We are on the cusp of an extraordinary opportunity with the simple use of a single word: a virtual place within the Internet for the arts and a virtual palace to the arts built site-by-site by millions of artists and art institutions each with an individualized artistic contribution gathered around the simple namespace of “.ART.” The .ART gTLD can become a touchstone of world culture and contribute transformative vision across all boundaries.
However, eight other, purely commercial, entities and individuals have also chosen to apply for the same generic top-level domain, proposing a purely commercial exploitation of this important and meaningful string.
Left to pure commercial exploitation, .ART will stand as a complete failure. It will only occasionally and haphazardly designate the arts themselves. It will not be a welcomed location for the arts. The impact of the worldwide abuse of a beloved term through disjointed, disorganized, and random designations—completely irrelevant to its meaning and associations—would be an irretrievable tragedy.
e-flux, with a network of over 100,000 art institutions and professional artists, curators, and practitioners as members and readers, and DeviantArt, with over 30 million registered members, are committed to manage the .ART gTLD. They are prepared to convene a Policy Board of the most passionate and essential artists and art institutions to first debate and then establish standards for the use of the .ART address. They are prepared to initiate a gTLD for the arts, by the arts, and with the arts.
We believe preservation of the arts is at risk based upon the results of the initial community evaluations made by ICANN that clearly disfavor their approval with a resulting and evident bias towards commercialization.
Therefore, we call upon the ICANN Board to intervene on behalf of the arts. We ask the Board to recognize the .ART gTLD’s unique and substantial value as a world cultural monument and to dedicate its management to trusted, proven organizations that have introduced and guided the arts to the World Wide Web since its inception.

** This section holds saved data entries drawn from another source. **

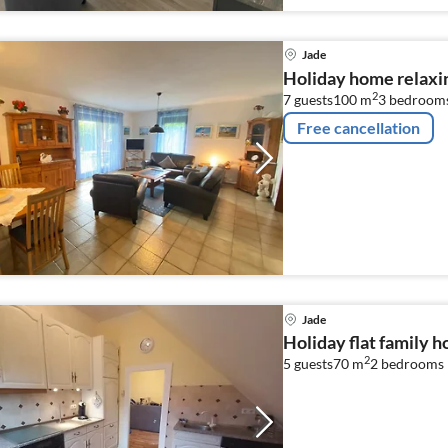
Jade
Holiday home relaxin
2
7 guests
100 m
3
bedroom
Free cancellation
Jade
Holiday flat family h
2
5 guests
70 m
2
bedrooms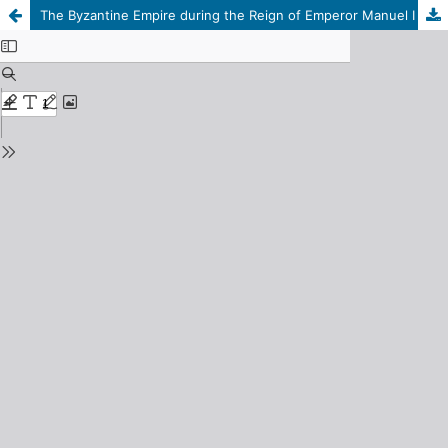
The Byzantine Empire during the Reign of Emperor Manuel I Komnenos (1143 CE / 537 AH – 1180 CE / 576 AH)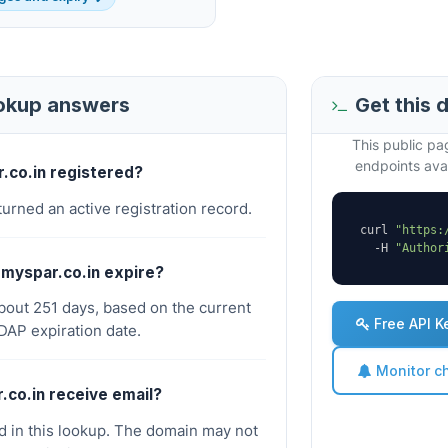
ookup answers
Get this 
This public p
endpoints avai
r.co.in registered?
turned an active registration record.
curl 
"https:
  -H 
"Author
myspar.co.in expire?
about 251 days, based on the current
Free API K
AP expiration date.
Monitor c
.co.in receive email?
 in this lookup. The domain may not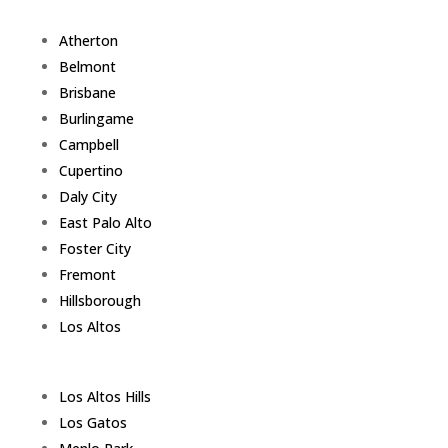
Atherton
Belmont
Brisbane
Burlingame
Campbell
Cupertino
Daly City
East Palo Alto
Foster City
Fremont
Hillsborough
Los Altos
Los Altos Hills
Los Gatos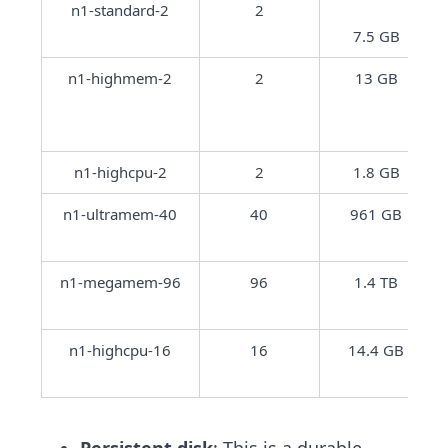
n1-standard-2
2
7.5 GB
n1-highmem-2
2
13 GB
n1-highcpu-2
2
1.8 GB
n1-ultramem-40
40
961 GB
n1-megamem-96
96
1.4 TB
n1-highcpu-16
16
14.4 GB
Persistent disk
: This is a durable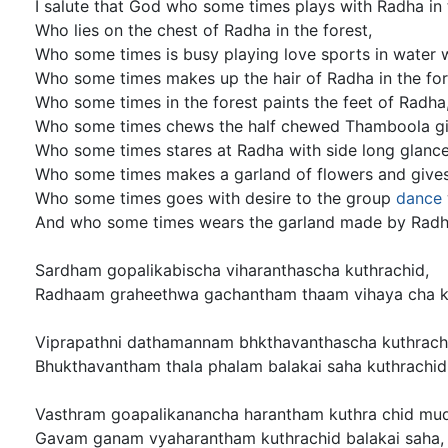
I salute that God who some times plays with Radha in 
Who lies on the chest of Radha in the forest,
Who some times is busy playing love sports in water 
Who some times makes up the hair of Radha in the for
Who some times in the forest paints the feet of Radha
Who some times chews the half chewed Thamboola gi
Who some times stares at Radha with side long glance
Who some times makes a garland of flowers and gives
Who some times goes with desire to the group
dance
And who some times wears the garland made by Radha
Sardham gopalikabischa viharanthascha kuthrachid,
Radhaam graheethwa gachantham thaam vihaya cha ku
Viprapathni dathamannam bhkthavanthascha kuthrach
Bhukthavantham thala phalam balakai saha kuthrachid
Vasthram goapalikanancha harantham kuthra chid mu
Gavam ganam vyaharantham kuthrachid balakai saha,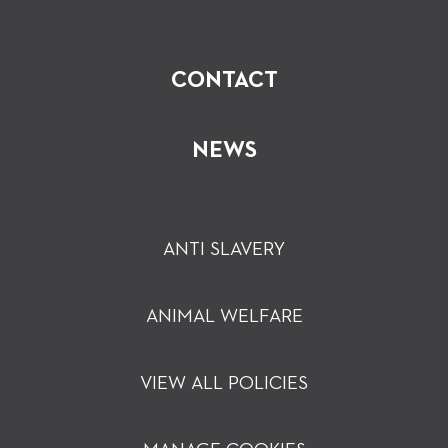
CONTACT
NEWS
ANTI SLAVERY
ANIMAL WELFARE
VIEW ALL POLICIES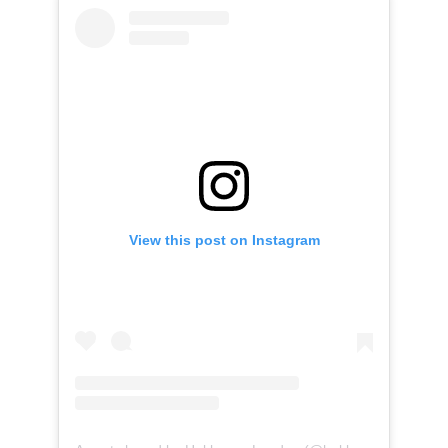
View this post on Instagram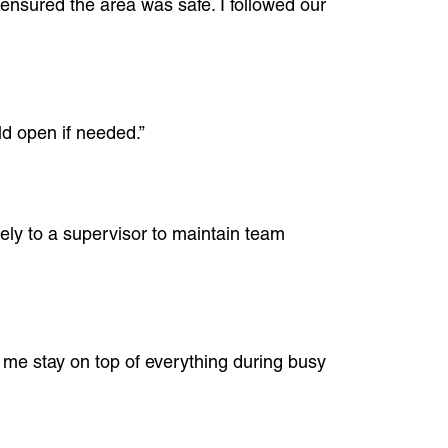
 ensured the area was safe. I followed our
ld open if needed.”
ately to a supervisor to maintain team
s me stay on top of everything during busy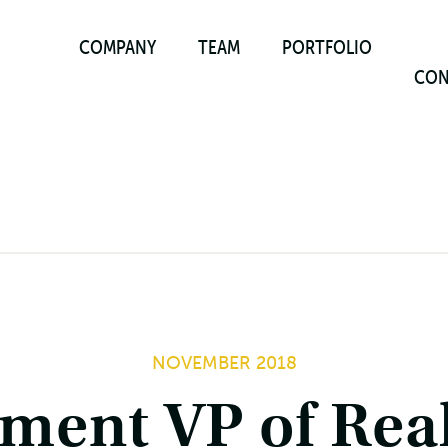
COMPANY
TEAM
PORTFOLIO
CON
NOVEMBER 2018
ment VP of Rea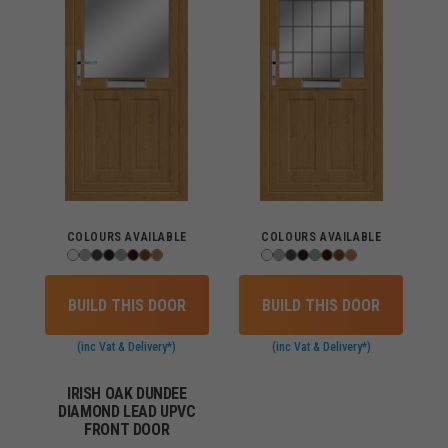
COLOURS AVAILABLE
COLOURS AVAILABLE
BUILD THIS DOOR
BUILD THIS DOOR
(inc Vat & Delivery*)
(inc Vat & Delivery*)
IRISH OAK DUNDEE
DIAMOND LEAD UPVC
FRONT DOOR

We call upon the ICANN Board and the Governmental Advisory Committee (GAC) to safeguard the arts as a universal human right in its shared culture. We call upon both to insist upon the recognition of valid community interests in the assignment of gTLDs by ICANN’s management in line with various requests from the GAC to ICANN over the past years.
We call upon ICANN to set aside its unlimited and seemingly unrestrained commercialization of the Internet name space and embrace the opportunity that it hardcoded into its guidebook for applicants to self-identify as a community. ICANN must choose to promote the arts rather than destroy their common identity.
And together with DeviantArt, we call upon the world community of the arts to make itself known and rise to the defense of its own integrity and good name.